E così, per un euro e sessantasei (che poi, ritirato direttamente allo sportello, è sceso addirittura a ventisei centesimi), dovevo venire a Milano a mie spese. Una soluzione, pur se massacrante, era quella di partire all’alba e tornare a notte inoltrata, ovvero dalle cinque del mattino alle due di notte. Ma la tariffa aerea ammontava a poco meno di mille euro. Viceversa, essendo il mercoledì l’unico giorno in cui il Comune di Milano lavora anche dopo pranzo, comprendere un sabato o domenica nel mio viaggio e spendere quindi “appena” trecento euro poneva il problema dell’alloggio, ad evitare di far lievitare le spese e raggiungere il migliaio menzionato pocanzi.

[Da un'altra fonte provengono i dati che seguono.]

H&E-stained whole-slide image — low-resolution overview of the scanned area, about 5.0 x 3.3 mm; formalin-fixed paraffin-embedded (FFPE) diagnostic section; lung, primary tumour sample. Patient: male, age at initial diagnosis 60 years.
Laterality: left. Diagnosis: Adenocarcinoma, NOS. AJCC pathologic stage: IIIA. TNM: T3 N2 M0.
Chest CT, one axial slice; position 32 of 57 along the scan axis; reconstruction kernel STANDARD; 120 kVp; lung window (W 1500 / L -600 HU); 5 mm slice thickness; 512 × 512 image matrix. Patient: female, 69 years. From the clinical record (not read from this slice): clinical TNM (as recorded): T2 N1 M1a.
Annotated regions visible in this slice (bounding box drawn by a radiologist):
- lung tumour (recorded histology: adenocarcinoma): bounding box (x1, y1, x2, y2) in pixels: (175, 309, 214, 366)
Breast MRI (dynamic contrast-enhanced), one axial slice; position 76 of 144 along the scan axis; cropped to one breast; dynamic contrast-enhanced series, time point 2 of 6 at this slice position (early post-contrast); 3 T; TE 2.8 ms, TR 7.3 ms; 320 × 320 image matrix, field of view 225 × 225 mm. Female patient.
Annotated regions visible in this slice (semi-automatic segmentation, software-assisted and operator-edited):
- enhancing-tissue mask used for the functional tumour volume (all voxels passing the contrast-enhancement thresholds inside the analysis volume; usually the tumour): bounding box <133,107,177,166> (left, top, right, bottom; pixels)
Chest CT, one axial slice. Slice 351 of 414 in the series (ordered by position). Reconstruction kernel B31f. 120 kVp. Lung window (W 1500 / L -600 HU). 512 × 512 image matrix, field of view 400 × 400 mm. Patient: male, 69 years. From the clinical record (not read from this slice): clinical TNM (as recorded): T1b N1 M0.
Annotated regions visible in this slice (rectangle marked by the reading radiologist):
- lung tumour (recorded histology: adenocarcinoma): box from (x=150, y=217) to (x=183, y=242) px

La soluzione è stata andare a Roma, dove c’è casa di mio padre, e fare otto ore di treno in giornata, tra andata e ritorno, il mercoledì. Una soluzione onorevole: diciamo pure che un certificato da ventisei centesimi mi è costato cinquecento euro, che importa.
Ogni mio viaggio in Italia mi fornisce dei nuovi aneddoti da raccontarvi. Andiamo in ordine cronologico. Aeroflot ed Alitalia fanno parte entrambi dello Sky Team, e gestiscono inoltre una serie di voli condivisi. Ciò nonostante, a Malpensa, il chiacchierato ultimamente hub del nord, mette in una specie di riserva indiana, o di ghetto, tutti i voli delle compagnie che considera quasi di “selvaggi”. Infatti, gli imbarchi 19, 20, 21 e 22 si trovano in fondo a tutto, ci sono quattro (quattro di numero) seggioline, non ci sono negozi, non ci sono bar, non ci sono bagni. Provate ad indovinare le destinazioni? Mosca, Tirana, Bucarest, Varsavia.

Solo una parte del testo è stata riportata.